Best way to establish causation is through experiments (RCTs), but that’s not always possible (or realistic) in many CSS domains.
- Example: social media use and mental health; digital campaigning and voter turnout; and much more.
Additionally, experimental control sometimes trades off with external validity!
If design is observational (no experiment), need to account for possible confounds.

💭 Check-in

With a partner, think of some observational CSS studies you’ve read about. What might be alternative explanations for the effect of interest?

Statistical validity in CSS

Statistical validity is the extent to which a study’s statistical conclusions are accurate.

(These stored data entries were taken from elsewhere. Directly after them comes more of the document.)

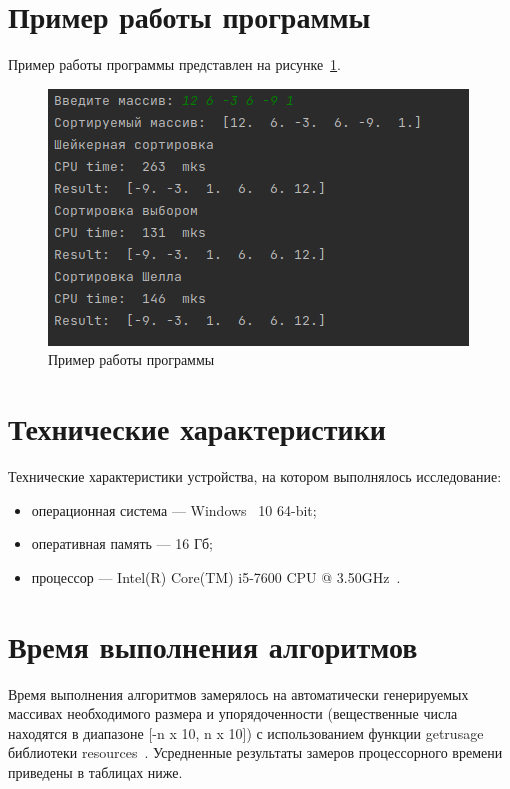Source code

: \documentclass[12pt]{report}
\begin{document}
    \section{Пример работы программы}
    Пример работы программы представлен на рисунке~\ref{fig:work_example}.
    \captionsetup{singlelinecheck=true}
    \begin{figure}[H]
        \centering
        \includegraphics[width=0.7\linewidth]{img/example}
        \caption{Пример работы программы}
        \label{fig:work_example}
    \end{figure}


    \section{Технические характеристики}
    Технические характеристики устройства, на котором выполнялось исследование:
    \begin{itemize}
        \item операционная система --- Windows~\cite{windows} 10 64-bit;
        \item оперативная память --- 16 Гб;
        \item процессор --- Intel(R) Core(TM) i5-7600 CPU @ 3.50GHz~\cite{i5}.
    \end{itemize}


    \section{Время выполнения алгоритмов}
    Время выполнения алгоритмов замерялось на автоматически генерируемых массивах необходимого размера
    и упорядоченности (вещественные числа находятся в диапазоне [-n x 10, n x 10]) с использованием функции
    getrusage библиотеки resources~\cite{resource}.
    Усредненные результаты замеров процессорного времени приведены в таблицах ниже.
\end{document}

Could include reporting the margin of error associated with a claim (e.g., \(10 \pm 2\)).
Also encompasses common pitfalls.
- Flexible models applies to large datasets are a recipe for inadvertent p-hacking.
- Important to use methods like cross-validation to avoid overfitting.
Fundamentally an issue of research ethics!

💭 Check-in

Suppose you analyze the correlation between various personality traits and hundreds of outcome measures (life satisfication, income, etc.). You find significant results for about \(5 \%\) of your analyses. What’s a potential concern here?

External validity: Who and when?

External validity refers to how well a given claim generalizes to the population of interest.

Much social science research focuses on WEIRD populations (Western, Educated, Industrialized, Rich, Democratic).
- Digital data exhibits even more skew.
How well do conclusions based on a given sample generalize across populations and times?

💭 Check-in

With a partner, talk about a CSS-related study you’ve read about. How well do you think the conclusions generalize from the sample (people, society, time, etc.) studied?

Ethical challenges in CSS

CSS research involves many important ethical questions.

Privacy and consent.
Algorithmic bias.
Research ethics (reproducibility, etc.).

Summary, and moving forward

CSS is pluralistic in terms of methods and research questions: no single “correct” approach.
Multiple epistemological challenges facing empirical science.
This course will focus on statistical methods, but we’ll also touch on other core issues, especially construct validity.

💭 Key takeaway

Producing knowledge is hard, but methodological and theoretical principles can help guide us.